Just south of the Arctic tundra, on the vast plains that cover much of northern Russia, the soybean business is gaining momentum. Bloomberg tells about how the Russian Federation uses the opportunities that open up when the permafrost melts.
Soybean plantations are the result of years of rising global temperatures, thawing permafrost and transforming the land into fertile soil. Soybeans in Russia reflect a global trend - thanks to the warm weather, such crops can now be planted in such high latitudes as never before. In the US, North Dakota has emerged as a major corn producer, and the UK is seeing rapid growth in grape production.
In Russia, farmers took advantage of the opportunity to grow high-yielding soybeans. Oilseeds are processed into livestock feed, and the demand for them has grown strongly against the backdrop of a boom in livestock development. About 1 million metric tons of soybeans are still imported into the Russian Federation, and now nature provides Russian farmers with very favorable opportunities for import substitution.

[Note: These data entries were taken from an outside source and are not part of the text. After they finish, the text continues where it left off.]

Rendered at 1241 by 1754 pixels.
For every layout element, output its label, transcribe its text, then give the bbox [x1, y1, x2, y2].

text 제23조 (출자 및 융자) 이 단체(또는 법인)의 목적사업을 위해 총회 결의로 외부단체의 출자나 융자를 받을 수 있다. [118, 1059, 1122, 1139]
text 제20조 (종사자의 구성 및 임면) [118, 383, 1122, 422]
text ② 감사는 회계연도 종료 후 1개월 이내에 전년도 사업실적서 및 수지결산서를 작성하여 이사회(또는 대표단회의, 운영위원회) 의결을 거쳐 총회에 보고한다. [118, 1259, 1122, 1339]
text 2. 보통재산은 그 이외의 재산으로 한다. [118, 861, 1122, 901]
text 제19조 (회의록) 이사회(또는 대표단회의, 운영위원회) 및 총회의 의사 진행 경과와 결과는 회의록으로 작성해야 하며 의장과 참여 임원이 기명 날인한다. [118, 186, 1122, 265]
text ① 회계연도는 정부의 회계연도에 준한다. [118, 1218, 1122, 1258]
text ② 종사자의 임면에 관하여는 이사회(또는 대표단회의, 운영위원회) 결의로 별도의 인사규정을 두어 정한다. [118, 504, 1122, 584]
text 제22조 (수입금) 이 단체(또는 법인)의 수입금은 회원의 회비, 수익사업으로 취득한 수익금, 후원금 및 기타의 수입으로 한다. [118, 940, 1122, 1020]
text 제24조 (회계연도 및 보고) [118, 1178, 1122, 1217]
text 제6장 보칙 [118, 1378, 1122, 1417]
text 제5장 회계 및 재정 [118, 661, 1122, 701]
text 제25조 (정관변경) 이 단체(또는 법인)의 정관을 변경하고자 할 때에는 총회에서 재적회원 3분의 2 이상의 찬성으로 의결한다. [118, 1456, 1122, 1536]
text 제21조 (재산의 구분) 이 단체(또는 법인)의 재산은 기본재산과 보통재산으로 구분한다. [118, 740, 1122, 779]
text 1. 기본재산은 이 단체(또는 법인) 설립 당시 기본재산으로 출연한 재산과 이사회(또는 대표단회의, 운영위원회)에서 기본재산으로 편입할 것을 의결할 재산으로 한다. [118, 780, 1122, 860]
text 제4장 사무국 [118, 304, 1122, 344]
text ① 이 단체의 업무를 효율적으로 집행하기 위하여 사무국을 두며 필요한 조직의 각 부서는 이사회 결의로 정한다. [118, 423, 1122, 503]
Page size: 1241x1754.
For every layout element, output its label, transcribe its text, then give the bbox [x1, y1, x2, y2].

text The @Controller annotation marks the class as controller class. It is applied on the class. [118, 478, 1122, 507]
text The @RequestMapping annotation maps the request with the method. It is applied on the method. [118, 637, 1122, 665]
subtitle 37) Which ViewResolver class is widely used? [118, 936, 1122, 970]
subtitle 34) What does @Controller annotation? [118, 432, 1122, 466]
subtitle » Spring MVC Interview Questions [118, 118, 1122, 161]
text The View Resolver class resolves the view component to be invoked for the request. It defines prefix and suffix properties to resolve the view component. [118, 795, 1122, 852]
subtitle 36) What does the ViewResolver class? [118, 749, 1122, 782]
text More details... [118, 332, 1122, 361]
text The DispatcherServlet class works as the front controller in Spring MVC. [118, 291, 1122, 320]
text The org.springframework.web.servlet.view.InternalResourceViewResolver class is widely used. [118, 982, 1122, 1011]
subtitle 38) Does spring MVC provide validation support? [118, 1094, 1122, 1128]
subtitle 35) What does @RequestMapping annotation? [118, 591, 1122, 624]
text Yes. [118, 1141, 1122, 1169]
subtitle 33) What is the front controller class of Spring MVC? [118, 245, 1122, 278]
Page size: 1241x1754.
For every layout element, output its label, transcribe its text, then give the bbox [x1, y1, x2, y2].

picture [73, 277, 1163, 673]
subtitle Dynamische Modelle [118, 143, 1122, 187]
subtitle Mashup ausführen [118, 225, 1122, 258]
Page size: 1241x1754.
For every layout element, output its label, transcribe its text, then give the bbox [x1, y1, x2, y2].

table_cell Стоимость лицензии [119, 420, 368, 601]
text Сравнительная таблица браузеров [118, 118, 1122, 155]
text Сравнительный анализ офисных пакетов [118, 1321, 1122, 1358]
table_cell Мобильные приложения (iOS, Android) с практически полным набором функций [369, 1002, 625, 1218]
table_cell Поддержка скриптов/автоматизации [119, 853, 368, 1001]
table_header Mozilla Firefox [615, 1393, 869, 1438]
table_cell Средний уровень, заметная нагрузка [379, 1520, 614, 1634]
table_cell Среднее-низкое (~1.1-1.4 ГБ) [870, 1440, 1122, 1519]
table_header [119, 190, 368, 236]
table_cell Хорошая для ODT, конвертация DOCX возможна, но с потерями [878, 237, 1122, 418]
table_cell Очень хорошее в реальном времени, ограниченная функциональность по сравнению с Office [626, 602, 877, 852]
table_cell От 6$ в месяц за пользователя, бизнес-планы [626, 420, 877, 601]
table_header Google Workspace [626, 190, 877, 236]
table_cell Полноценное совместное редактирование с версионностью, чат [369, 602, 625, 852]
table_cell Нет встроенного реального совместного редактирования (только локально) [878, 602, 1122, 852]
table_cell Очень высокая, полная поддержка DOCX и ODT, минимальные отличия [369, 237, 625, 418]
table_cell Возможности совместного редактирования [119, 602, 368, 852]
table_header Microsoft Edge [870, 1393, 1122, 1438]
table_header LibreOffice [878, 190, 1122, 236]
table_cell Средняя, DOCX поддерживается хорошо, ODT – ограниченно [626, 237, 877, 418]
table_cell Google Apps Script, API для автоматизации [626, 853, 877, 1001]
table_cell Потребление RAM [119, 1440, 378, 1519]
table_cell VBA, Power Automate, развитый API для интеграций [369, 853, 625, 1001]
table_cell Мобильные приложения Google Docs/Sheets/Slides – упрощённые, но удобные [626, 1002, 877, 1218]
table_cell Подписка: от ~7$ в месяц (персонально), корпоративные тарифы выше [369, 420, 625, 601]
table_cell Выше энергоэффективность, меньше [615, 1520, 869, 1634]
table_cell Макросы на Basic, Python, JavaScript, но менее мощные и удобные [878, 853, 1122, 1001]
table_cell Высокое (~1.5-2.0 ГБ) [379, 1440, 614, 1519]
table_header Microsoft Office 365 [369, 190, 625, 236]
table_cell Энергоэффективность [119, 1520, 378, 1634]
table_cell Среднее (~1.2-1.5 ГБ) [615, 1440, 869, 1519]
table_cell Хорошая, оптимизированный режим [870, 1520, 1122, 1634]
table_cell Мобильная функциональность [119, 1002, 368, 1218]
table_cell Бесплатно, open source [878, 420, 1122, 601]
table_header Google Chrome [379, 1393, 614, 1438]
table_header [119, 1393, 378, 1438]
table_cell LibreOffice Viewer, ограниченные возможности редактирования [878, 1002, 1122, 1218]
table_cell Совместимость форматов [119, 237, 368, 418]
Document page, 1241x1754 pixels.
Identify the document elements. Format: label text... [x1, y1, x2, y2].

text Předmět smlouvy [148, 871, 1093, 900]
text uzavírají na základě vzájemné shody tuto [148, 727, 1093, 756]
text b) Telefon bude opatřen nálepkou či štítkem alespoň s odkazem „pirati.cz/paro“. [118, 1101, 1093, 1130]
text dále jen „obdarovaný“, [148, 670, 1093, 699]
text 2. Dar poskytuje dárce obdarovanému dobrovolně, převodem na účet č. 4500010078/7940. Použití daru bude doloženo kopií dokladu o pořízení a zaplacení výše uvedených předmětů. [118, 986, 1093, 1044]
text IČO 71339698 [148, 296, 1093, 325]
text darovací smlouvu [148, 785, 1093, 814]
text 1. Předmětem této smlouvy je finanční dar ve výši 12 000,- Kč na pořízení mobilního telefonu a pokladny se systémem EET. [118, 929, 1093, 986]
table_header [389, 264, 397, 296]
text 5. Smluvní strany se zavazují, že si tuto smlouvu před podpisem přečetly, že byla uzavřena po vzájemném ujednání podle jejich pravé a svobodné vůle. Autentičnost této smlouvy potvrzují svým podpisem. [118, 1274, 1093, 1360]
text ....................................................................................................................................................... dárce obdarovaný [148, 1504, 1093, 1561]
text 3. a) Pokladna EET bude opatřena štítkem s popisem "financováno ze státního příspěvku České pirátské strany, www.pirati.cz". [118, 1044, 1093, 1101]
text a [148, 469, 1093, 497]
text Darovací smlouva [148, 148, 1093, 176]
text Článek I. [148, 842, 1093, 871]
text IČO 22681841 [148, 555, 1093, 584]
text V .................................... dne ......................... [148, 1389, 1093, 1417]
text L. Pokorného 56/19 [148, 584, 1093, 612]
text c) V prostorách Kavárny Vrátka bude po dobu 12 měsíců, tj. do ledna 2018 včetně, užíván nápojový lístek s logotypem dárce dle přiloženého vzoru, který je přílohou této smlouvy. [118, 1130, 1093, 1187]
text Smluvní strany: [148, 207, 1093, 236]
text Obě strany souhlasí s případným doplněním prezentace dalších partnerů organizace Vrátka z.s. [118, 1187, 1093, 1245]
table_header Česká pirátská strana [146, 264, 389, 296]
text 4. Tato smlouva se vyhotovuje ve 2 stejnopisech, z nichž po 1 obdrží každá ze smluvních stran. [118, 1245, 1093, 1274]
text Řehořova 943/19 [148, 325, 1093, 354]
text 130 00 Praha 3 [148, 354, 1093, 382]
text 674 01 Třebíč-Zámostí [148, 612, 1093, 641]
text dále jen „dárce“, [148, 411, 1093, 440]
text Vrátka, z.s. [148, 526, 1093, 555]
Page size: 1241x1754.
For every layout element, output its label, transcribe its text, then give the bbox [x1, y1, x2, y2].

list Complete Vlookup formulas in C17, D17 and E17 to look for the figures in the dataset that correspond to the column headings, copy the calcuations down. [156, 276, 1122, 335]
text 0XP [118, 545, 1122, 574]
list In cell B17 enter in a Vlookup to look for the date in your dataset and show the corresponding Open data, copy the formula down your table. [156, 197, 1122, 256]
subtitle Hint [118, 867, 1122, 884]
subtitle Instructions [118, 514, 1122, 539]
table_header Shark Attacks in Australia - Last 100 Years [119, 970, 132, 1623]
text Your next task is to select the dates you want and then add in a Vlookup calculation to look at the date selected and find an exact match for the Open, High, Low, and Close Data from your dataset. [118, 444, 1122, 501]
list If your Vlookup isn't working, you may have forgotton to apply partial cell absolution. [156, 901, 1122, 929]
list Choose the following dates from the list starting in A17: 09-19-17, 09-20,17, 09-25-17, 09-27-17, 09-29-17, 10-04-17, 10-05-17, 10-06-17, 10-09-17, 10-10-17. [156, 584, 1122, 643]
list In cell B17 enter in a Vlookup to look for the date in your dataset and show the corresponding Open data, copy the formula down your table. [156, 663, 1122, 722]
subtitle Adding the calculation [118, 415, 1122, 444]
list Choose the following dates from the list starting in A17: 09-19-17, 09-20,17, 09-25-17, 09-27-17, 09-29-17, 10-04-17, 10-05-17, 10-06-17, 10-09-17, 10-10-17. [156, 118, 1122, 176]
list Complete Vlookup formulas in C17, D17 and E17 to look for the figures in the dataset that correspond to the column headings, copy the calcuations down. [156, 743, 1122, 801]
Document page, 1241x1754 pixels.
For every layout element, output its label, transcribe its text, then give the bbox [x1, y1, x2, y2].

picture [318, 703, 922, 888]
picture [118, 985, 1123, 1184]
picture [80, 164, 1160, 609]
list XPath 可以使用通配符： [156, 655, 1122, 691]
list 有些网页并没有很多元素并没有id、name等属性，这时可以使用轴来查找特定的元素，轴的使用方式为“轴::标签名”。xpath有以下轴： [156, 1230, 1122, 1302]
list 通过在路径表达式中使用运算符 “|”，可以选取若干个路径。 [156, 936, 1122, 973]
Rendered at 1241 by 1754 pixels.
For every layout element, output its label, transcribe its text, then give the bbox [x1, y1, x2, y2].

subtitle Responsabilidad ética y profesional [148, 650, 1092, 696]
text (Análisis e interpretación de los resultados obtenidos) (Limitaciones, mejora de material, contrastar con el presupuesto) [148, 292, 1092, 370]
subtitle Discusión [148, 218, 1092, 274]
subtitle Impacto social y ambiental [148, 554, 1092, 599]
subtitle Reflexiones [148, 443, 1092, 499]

In 2019, soybean plantings occupied about 1,1 million hectares of territory in the central part of Russia, which is 18 times more than in the last decade - this is about 7% of the total arable land in this part of the Russian Federation.
Russia needs more soybeans, and with economic point of view, it is better to grow them domestically
- said Sergey Zelentsov, head of the soybean department at the All-Russian Research Institute of Oilseeds "Pustovoit".
According to Margarita Fadeeva, a soybean breeder at the Chuvash Agricultural Research Institute, the newest varieties of northern soybeans can grow long enough at a temperature of + 10 degrees Celsius. In northern latitudes, they need about 100 days of favorable weather to mature.
According to the Russian government, crop yields have doubled over the past decade and production nearly quadrupled. According to Sergei Zelentsov, the expansion of soybean plantings in the northern regions may continue, and he is ready to conduct more daring research in this area. His institute collaborated with Siberian scientists to develop a bean variety capable of germinating under the topsoil in two-meter permafrost.